Bolshoi Ballet star Nina Ananiashvili returned to Houston for the role Stevenson created for her. She alone is worth the admission price, as she has the most delicate hands and feet, expressive face framed by long black wavy hair, huge puppy-dog eyes and a killer arabesque. Ananiashvili is one of the finest classical ballerinas dancing in the world -- Houston's lucky to claim her as a part-time principal.
If anything, the lithe dancer is better than she was in the premiere two years ago. She alternates the role through the rest of this run with homegrown star Lauren Anderson and Barbara Bears. They all give very different interpretations.
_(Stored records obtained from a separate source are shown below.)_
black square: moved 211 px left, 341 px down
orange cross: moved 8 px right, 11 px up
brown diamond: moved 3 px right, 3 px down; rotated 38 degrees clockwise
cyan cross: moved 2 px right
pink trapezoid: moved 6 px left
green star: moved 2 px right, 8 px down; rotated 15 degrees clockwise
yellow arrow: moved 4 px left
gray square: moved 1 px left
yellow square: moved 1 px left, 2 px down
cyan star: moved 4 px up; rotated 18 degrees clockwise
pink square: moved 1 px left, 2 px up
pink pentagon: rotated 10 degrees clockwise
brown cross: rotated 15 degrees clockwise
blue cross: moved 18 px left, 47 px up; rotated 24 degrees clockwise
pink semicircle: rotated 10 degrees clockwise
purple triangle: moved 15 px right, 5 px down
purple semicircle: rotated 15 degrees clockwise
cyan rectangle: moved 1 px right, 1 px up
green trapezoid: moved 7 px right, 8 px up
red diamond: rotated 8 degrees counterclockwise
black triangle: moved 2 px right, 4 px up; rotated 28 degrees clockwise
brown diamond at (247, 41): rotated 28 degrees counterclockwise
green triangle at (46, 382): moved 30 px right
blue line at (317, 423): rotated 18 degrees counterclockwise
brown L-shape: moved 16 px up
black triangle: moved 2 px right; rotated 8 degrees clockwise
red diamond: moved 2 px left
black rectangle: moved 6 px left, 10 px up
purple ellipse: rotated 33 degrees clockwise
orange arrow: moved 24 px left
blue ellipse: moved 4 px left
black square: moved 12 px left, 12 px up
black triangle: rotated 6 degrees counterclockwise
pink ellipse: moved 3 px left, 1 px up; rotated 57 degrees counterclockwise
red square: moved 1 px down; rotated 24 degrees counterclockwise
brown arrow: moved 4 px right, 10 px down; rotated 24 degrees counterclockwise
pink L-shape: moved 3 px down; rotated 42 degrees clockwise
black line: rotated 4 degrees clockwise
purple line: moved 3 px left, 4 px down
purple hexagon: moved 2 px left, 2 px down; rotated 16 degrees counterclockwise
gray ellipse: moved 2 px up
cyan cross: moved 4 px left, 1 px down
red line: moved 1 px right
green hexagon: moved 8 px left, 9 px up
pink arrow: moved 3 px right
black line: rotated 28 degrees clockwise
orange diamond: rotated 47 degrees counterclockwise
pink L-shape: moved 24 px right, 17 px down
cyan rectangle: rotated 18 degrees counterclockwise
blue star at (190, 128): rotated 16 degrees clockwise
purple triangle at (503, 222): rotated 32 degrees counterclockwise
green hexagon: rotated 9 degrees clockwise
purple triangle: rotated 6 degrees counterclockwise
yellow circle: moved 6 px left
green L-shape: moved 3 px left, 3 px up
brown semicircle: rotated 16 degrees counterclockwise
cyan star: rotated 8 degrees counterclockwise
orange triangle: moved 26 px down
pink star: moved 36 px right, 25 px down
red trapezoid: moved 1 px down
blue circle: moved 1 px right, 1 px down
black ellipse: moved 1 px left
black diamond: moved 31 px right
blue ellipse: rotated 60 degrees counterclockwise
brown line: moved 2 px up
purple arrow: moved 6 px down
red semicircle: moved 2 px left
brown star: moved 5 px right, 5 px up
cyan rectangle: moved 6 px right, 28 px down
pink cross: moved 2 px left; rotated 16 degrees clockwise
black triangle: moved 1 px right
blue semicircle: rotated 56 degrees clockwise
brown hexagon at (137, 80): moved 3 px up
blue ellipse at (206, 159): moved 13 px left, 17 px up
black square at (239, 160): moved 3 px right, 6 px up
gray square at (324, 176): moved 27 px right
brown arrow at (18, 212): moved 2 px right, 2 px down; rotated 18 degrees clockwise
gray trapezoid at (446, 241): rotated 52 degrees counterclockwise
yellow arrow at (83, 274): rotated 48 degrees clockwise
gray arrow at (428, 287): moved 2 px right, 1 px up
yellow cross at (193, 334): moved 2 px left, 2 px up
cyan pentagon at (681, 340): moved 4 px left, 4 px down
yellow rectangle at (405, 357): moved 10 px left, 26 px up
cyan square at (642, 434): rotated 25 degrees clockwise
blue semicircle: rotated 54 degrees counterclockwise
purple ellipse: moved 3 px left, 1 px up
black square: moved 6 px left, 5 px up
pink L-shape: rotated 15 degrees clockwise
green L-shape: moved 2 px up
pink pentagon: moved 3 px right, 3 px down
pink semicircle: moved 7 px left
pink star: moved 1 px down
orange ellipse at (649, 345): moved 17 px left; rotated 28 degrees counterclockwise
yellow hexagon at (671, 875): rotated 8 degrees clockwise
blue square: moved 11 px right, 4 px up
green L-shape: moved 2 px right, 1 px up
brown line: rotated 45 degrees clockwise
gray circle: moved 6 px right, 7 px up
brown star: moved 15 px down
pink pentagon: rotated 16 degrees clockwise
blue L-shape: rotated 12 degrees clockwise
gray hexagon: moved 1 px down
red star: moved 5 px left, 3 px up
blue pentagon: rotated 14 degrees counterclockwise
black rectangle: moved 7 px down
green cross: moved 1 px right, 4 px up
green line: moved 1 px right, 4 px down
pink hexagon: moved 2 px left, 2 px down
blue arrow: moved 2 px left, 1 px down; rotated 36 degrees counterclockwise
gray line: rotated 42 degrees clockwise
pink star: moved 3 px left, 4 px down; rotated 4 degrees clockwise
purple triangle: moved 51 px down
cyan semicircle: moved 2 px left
Stevenson envisioned the snowy ballet with two people: Ananiashvili and the Cuban heartthrob Carlos Acosta. He's also a part-time principal, and spends most of his dancing days with London's Royal Ballet. His role has been inherited by Phillip Broomhead, Yin Le and, in the first cast, Dominic Walsh.
Walsh doesn't have the balloon of "Air" Acosta's hanging-in-the-wind jumps, nor his sheer charisma. But he handles the role of Misgir nicely, turns in some fair solo variations and partners both the Snow Maiden and his intended, Coupava, without a misstep. The fierce little Dawn Scannell danced opposite him as the intended bride, giving a fine turn in a role that has much better choreography than it does depth. In Act II she is amused at Snegurochka's play for her man, and by Act III (okay, it's the middle of her wedding) she runs off in tears. One never knows whether to feel sorry for her or disgusted. Wimp.
Besides the doll-like Ananiashvili, the real star is the production itself.
John Lanchbery arranged the score, played to perfection by the Houston Ballet Orchestra under the baton of Ermanno Florio. Heeley's icicle paradise goes from winter wonderland to shimmering castle. The brilliantly colored costumes he designed create a world of make-believe where, as A Chorus Line would say, "Everything is beautiful at the ballet."
What to watch for: Ananiashvili's feet, which are as fluid as her hands, Parren Ballard's drunken dance, all the big townsfolk dance numbers and, well, all of the men. Call it the Acosta Aftereffect, but nature does seem to abhor a vacuum. Once the mega-male star left, instead of one guy dancing up to his caliber, the entire male corps got better. Go figure, but they're one of the best in the country right now.
Yes, the Snow Maiden does die at the end, melted by her love. But what a way to go. The final dying dance, coming on the heels of a classical wedding grand pas, caps the fairy tale. Audiences may not have tears in their eyes or leave humming the lesser-known Tchaikovsky score, but chances are they'll be back at the ballet before they know it.